Comme c’est son lot, la province de Québec ne peut guère espérer tenir une posture véritablement significative dans les tâches qui confrontent les nations. C’est le Canada qui parle ou plutôt bafouille pour lui. Ce Canada du multiculturalisme sacralisé ne donnera rien de plus que ce qu’il nous apporte d’ores et déjà, c’est-à-dire l’impuissance consentie et le renoncement à soi. Quelques voix se sont élevées pour dénoncer la conduite indigne de Philippe Couillard qui, les deux pieds dans le sang des victimes françaises, s’est drapé dans une fausse compassion pour mieux s’en prendre à son propre peuple. Ce chasseur de fantômes ne rate jamais une occasion de dire qu’il faut protéger les Québécois d’eux-mêmes. Comme Trudeau père avant lui, et comme le second entre deux selfies, Philippe Couillard ne peut voir le Québec qu’entouré de la muraille protectrice canadienne. C’est au nom du multiculturalisme qu’il s’érige en ultime redresseur des pulsions sombres qu’il prête au Québec qui cherche à lire le monde selon sa réalité plutôt qu’en se fiant à ce que lui en dit le Canada.

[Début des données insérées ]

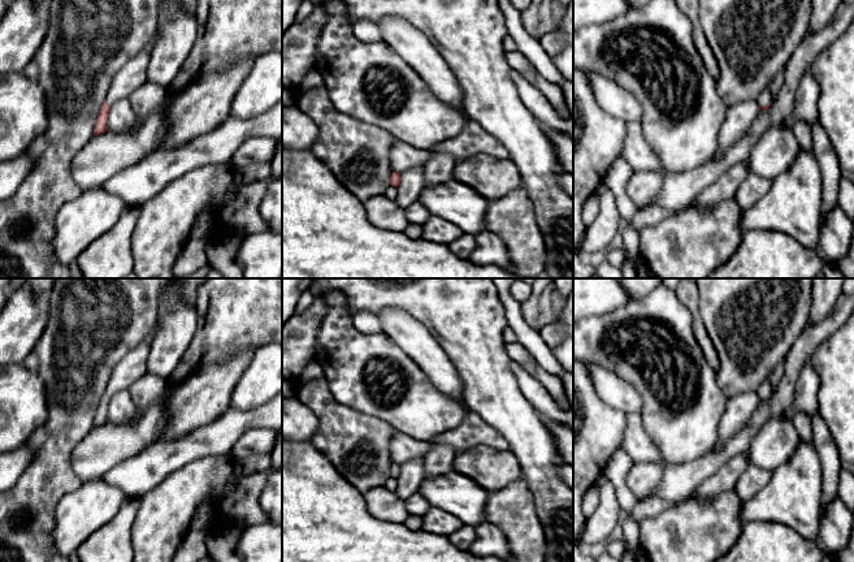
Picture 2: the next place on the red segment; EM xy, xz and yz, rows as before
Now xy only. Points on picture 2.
1: xy (134, 73). Outline: M156 29L153 38L144 49L130 59L116 74L105 98L108 105L112 107L117 100L127 99L134 90L147 82L147 68L157 34L159 29Z

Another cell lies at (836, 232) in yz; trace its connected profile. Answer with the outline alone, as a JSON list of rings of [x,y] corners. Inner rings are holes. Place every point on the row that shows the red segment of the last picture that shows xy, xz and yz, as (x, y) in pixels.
[[[837,206],[820,224],[820,238],[815,247],[818,258],[825,264],[835,265],[842,259],[851,241],[853,220]]]

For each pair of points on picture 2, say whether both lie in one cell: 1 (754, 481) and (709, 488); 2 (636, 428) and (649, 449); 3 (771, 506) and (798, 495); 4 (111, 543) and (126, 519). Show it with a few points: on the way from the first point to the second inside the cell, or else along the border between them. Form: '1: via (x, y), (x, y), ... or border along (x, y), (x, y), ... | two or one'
1: border along (750, 465), (741, 474), (733, 488) | two
2: via (636, 433), (644, 444) | one
3: via (777, 501), (792, 497) | one
4: via (115, 537), (121, 524) | one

Il est affligeant de subir les horreurs en cours et plus affligeant encore de les subir lorsque des idéologues cherchent à les utiliser pour en rajouter contre nous. Quel sordide mépris que de placer en opposition la compassion et la loi 101, comme on l’entend de plus en plus fort. Il faudrait accueillir en anglais pour être plus efficace. Comme si nous étions toujours un obstacle devant la civilisation.

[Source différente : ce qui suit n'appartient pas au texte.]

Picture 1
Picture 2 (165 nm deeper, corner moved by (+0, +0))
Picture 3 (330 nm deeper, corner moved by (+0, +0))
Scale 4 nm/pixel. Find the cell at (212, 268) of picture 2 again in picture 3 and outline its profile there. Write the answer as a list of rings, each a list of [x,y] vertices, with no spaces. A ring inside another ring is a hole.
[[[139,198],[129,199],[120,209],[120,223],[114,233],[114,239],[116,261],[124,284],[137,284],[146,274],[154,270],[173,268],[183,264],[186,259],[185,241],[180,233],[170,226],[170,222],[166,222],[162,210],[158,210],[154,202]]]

Le Québec de la rectitude n’est qu’une pâte malléable à mouler dans les choix canadian. Sous peine d’injonction à brandir ses certificats de vertu. Ses forces vives et ses réponses généreuses sont instrumentalisées. Elles sont appelées à participer à une solidarité dont le Canada seul définira les modalités et réclamera le crédit, la reconnaissance et la légitimité. Invoquer la réalité québécoise pour les questionner, c’est immédiatement s’exposer au risque d’amalgame, un amalgame visant moins à faire des rapprochements suspects entre terrorisme et religion qu’à tenir pour douteuse toute posture osant mettre en doute les vertus autoproclamées de l’idéologie officielle du Canada.

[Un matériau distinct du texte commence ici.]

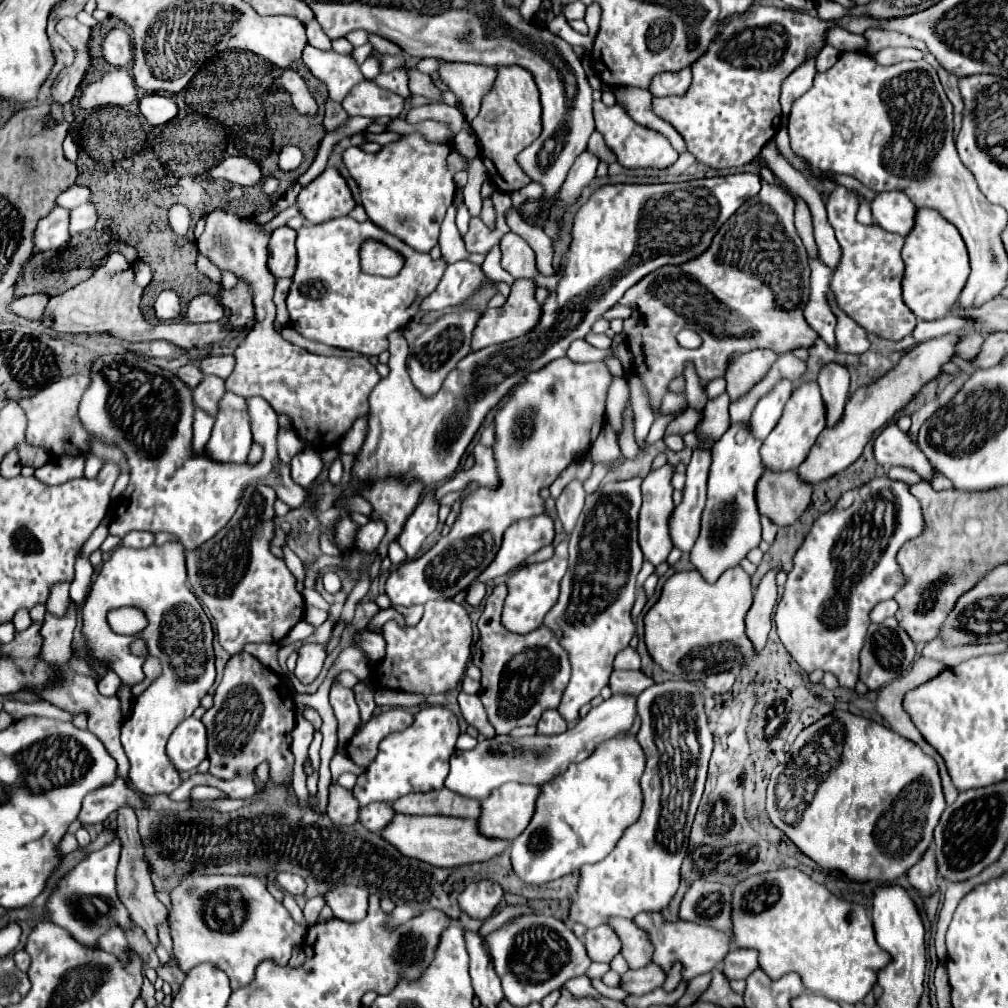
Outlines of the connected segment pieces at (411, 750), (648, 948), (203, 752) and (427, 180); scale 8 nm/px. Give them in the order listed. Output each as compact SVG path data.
M429 705L421 709L409 729L391 733L381 741L379 755L367 767L367 771L357 777L351 793L359 801L359 807L373 801L393 801L393 797L403 797L411 791L441 789L449 773L449 757L455 751L457 737L459 723L447 707Z
M611 919L609 925L615 929L619 939L623 941L621 955L629 963L631 969L641 969L643 965L651 965L653 945L643 929L639 929L631 919Z
M195 717L185 719L169 737L167 755L181 773L197 769L197 765L207 757L205 725Z
M419 133L403 135L401 141L385 145L375 155L359 147L349 147L342 158L351 177L359 183L361 201L369 219L413 249L429 253L437 245L441 221L454 201L453 175L465 169L465 159L449 143L429 143Z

Une minorité tenue en laisse et toujours soupçonnée des pires dérives si elle est laissée à elle-même, telle est la place du Québec dans le Canada. Il est illusoire et vain de s’imaginer qu’il puisse en être autrement dans un ordre juridique basé sur une Charte canadienne des droits conçue comme instrument de contention de la démocratie québécoise et doctrine d’ingénierie sociale. Alors que tout l’Occident est appelé à réfléchir sur le sens de la nation, les Québécois sont relégués dans des débats mesquins par un ordre canadian qui va tout tenter pour continuer à se prétendre l’incarnation même du modèle de civilisation multiculturelle. Alors que des décisions graves sur le sort des armes et le rôle des États dans les violences qui accompagnent et imposent la redéfinition de l’ordre du monde échappent complètement à notre Assemblée nationale, nous avons eu droit à un Philippe Couillard qui joue les va-t-en-guerre d’opérette. Il y avait quelque chose d’obscène à le voir appeler aux armes, lui le gérant provincial qui n’en a ni le pouvoir ni la légitimité. Et de plus obscène encore à le voir plastronner en notre nom.

La guerre est une chose extrêmement grave qui est hors de portée d’une province : la volonté du peuple du Québec ne compte pour rien quand le Canada réfléchit et participe à la guerre. Quoi qu’il puisse y paraître, notre impuissance nationale n’est pas sans conséquence. Il est essentiel de le rappeler en ces jours sombres.

Le malheur de notre condition ajoute au malheur du monde.